■ **Supplied records**:
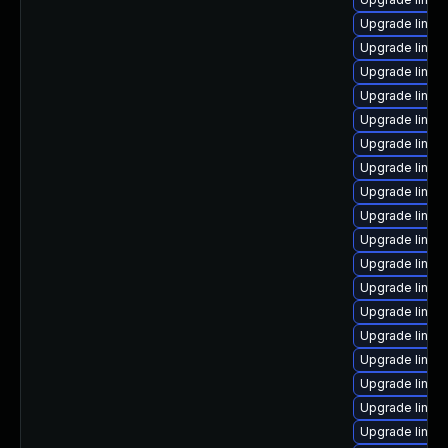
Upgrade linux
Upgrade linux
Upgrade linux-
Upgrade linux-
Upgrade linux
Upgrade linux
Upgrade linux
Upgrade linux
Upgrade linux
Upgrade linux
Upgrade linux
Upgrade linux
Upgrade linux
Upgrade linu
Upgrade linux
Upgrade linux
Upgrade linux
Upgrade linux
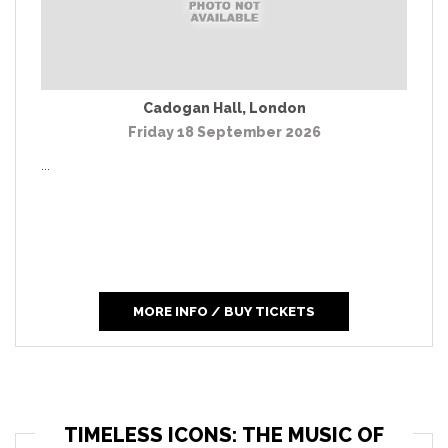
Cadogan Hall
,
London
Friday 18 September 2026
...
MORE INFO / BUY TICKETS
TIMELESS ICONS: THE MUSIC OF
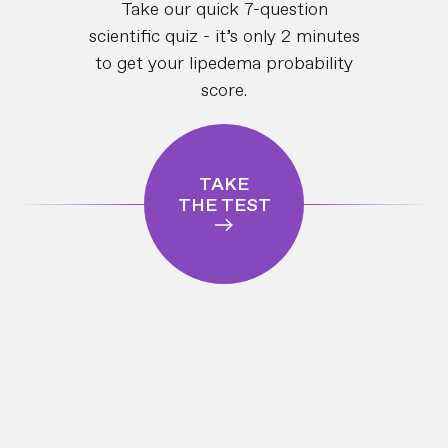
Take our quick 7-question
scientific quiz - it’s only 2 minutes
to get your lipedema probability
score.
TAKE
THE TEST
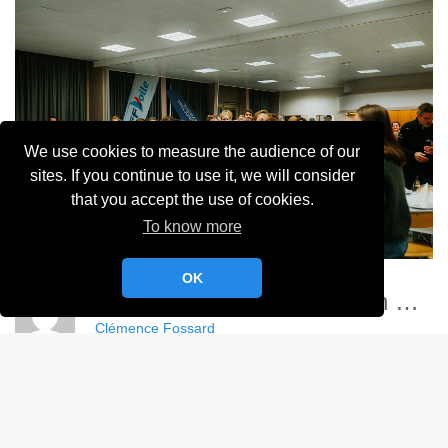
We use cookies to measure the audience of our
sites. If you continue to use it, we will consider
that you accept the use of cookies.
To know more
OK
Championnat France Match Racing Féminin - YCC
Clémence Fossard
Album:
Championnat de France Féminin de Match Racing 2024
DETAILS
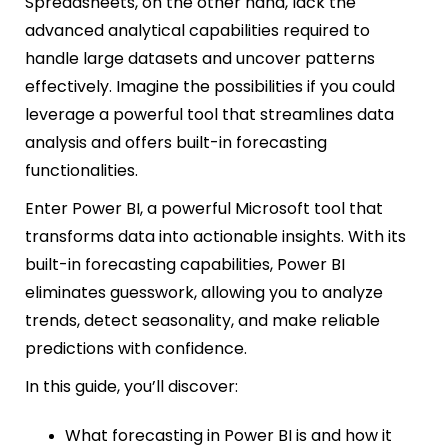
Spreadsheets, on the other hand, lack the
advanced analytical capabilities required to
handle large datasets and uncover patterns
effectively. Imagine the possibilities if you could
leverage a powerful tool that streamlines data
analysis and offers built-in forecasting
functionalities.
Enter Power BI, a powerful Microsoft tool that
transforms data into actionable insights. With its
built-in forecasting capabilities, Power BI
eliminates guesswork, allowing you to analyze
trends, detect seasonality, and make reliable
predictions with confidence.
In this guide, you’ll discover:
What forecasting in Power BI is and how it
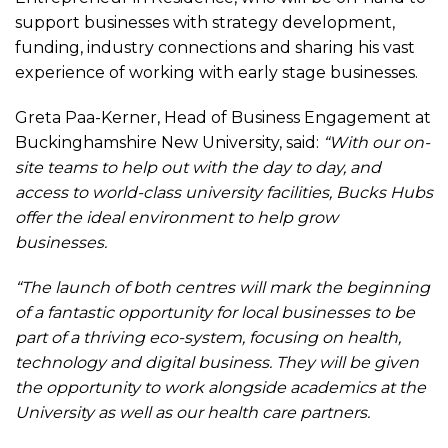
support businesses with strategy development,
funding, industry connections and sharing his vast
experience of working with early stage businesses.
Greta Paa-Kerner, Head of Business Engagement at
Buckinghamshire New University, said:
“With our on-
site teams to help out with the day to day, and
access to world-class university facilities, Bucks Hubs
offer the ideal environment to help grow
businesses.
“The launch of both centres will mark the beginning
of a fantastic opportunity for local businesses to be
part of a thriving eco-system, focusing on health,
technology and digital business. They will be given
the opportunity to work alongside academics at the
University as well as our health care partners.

■ **Problem to solve**: Please pick out each line in the items above that contains the string "opportunity". Uppercase and lowercase must match.

■ **Output for this exercise**:
of a fantastic opportunity for local businesses to be
the opportunity to work alongside academics at the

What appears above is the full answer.